The beginning of The Good Place takes its inspiration from the idiom "Hell is other people" from Jean-Paul Sartre's play No Exit. In the play three people are trapped in Hell, represented as one room, and they torture one another psychologically while reflecting upon the sins that got them there. The concept "Hell is other people" is an often-misunderstood philosophical idiom meant to reflect that "Hell is other people because you are, in some sense, forever trapped within them, subject to their apprehension of you."

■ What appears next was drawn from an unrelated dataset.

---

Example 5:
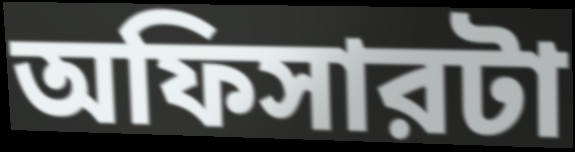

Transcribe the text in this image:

অফিসারটা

The second season's philosophy is most closely related to that of Aristotle, with Schur in particular highlighting Aristotle's "practice-makes-perfect" attitude to acting ethically. Chidi's impenetrable 4,000 page ethical treatise was inspired by Parfitt's On What Matters – which attempts "to propose a grand unified theory of all ethical theories". Schur was unable to finish reading due to its length. Tim Scanlon's What We Owe to Each Other "forms the spine of the entire show" according to Schur. The book presents the idea of contractualism: the idea is that "to act morally is to abide by principles that no one could reasonably reject". The show and the relationships between the characters act as an investigation into contractualism with the four main humans, Michael, and Janet forming their own society whereby they must act in ways that no one could reasonably reject even when that goes against the rules and tenets of higher powers. The overarching thesis of the show, greatly influenced by the contractualist theory, is "the point of morality ... isn't to accumulate goodness points, as in the elaborate point system the organizers of the Good Place and its corresponding Bad Place employ to determine who goes to which upon death. It's to live up to our duties to each other."

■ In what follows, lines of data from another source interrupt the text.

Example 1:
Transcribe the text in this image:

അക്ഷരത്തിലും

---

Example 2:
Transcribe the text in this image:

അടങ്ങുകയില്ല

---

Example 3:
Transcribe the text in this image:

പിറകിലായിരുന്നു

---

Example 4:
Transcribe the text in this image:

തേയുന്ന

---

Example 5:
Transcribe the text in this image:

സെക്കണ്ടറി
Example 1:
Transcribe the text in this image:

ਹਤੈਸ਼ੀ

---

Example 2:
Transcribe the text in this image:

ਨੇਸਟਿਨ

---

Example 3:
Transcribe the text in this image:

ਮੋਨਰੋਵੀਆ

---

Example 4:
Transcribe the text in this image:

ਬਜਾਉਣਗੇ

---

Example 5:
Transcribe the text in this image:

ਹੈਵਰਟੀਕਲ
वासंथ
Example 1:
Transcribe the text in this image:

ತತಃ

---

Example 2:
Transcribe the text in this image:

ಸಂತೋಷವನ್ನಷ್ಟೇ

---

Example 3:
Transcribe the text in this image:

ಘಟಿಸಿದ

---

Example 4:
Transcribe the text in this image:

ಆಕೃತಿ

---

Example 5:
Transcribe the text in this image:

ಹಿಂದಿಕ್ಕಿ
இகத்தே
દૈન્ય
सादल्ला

In September 2019, prior to the release of the fourth season of The Good Place, NBC released a six-episode web series on their website, app, and their YouTube channel, titled The Selection (full title: The Good Place Presents: The Selection), directed by Eric Kissack. The series, set during an ellipsis taking place during the season 3 episode "Chidi Sees the Time-Knife", follows Michael's former demon boss Shawn as he and his underlings decide which four people to pick for Michael's new incarnation of "the Good Place". Marc Evan Jackson, Josh Siegal, Bambadjan Bamba, Amy Okuda, and Jama Williamson form the main cast by reprising their roles from The Good Place as Shawn and his underlings, with Joe Mande reprising his role as Toddrick "Todd" Hemple in the third episode. At the 72nd Primetime Emmy Awards, the series was nominated for Outstanding Short Form Comedy or Drama Series.